Sente di stare cambiando, di trasformarsi in un’altra persona?
«Sì, ma non nel senso di perdere qualcosa. È come se stessi sedimentando. Ci sono delle parti di me che si stanno mettendo a posto, senza far rumore. Forse sto imparando a essere più gentile con me stesso. A non avere più fretta di dimostrare, ma voglia di restare. Restare in una conversazione, in una canzone, in una relazione. Anche quando fa male. Anche quando sei stanco».
E la musica? Che amore è oggi?
«La musica è sempre stata la migliore forma di protezione possibile dalla violenza e dalla cattiveria, anche dalla mia. Un nascondiglio ordinato mai abbandonato. Ma oggi è anche una traiettoria di pace. Non mi serve più per essere visto, mi serve per vedermi. Ogni tanto scrivo una frase e mi commuovo, ma non perché è triste: perché è giusta in un Cesare che credo spesso sbagliato. E quando succede penso che forse sto facendo ancora la cosa migliore per me. Nonostante tutto».
Intanto il tour negli stadi è iniziato. Cosa rappresente per lei essere davanti al suo pubblico?

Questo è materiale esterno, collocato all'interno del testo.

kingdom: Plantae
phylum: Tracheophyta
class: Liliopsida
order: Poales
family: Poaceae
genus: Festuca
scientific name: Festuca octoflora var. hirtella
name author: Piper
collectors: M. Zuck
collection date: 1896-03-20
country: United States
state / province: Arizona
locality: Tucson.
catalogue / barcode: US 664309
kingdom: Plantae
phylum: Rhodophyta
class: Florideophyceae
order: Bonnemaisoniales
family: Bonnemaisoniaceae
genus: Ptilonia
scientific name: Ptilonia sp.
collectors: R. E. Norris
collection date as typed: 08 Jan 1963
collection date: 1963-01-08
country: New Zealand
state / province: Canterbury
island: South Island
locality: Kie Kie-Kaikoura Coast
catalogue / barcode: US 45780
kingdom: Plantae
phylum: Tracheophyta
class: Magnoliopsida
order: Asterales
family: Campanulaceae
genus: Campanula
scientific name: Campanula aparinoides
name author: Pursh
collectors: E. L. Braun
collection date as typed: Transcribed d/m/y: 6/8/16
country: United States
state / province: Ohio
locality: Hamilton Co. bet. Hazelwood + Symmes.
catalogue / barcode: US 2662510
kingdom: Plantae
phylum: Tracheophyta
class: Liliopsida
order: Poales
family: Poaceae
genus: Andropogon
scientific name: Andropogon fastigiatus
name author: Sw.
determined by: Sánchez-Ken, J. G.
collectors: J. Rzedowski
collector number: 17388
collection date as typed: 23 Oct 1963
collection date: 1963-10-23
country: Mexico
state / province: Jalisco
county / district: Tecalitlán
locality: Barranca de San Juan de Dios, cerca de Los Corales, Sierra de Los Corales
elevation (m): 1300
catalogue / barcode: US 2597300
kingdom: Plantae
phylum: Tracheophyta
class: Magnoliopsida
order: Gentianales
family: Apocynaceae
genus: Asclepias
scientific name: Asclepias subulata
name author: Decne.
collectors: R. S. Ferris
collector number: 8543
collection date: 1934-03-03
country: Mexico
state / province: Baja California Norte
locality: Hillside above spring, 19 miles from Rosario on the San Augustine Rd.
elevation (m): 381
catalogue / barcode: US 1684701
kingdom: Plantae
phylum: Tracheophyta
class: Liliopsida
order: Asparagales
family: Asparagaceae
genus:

«Un artista ha a disposizione solo metà del foglio, può creare e immaginare soltanto la sua metà della mela. Nessuna grande opera è davvero definitiva, completa, finché non incontra il pubblico perché è lui che chiude il cerchio, in fondo, anche senza scrivere o suonare, ma immaginando, interpreta e chiude la sua opera. Un tour lo vivo come un momento di verità. Alaska Baby è un disco che mi ha spogliato tanto, in senso buono. E portarlo negli stadi è come dire: eccomi, questa è la mia voce oggi. È un gesto nudo, poetico, nonostante tutta la produzione e la macchina enorme che c’è dietro. Ma anche quello è un dono, no? Restituire con gratitudine quello che hai ricevuto. Salire sul palco e vedere migliaia di persone cantare parole che hai scritto in un momento fragile, magari in una stanza da solo, con la voce rotta. È potente. È una forma d’amore».
Alla fine della nostra intervista ci troviamo davanti un artista con il cuore pieno di emozioni da restituire e che può farlo solo stando su un palco, per questo il tour degli stadi di Alaska Baby che ha iniziato a portarlo in giro per l’Italia a trovare il suo pubblico, è così speciale per lui: perché è come se riuscisse a far entrare tutti nella sua casa. Farli accomodare, offrirgli il caffè e non farli sentire più soli, anche solo per il tempo di una canzone.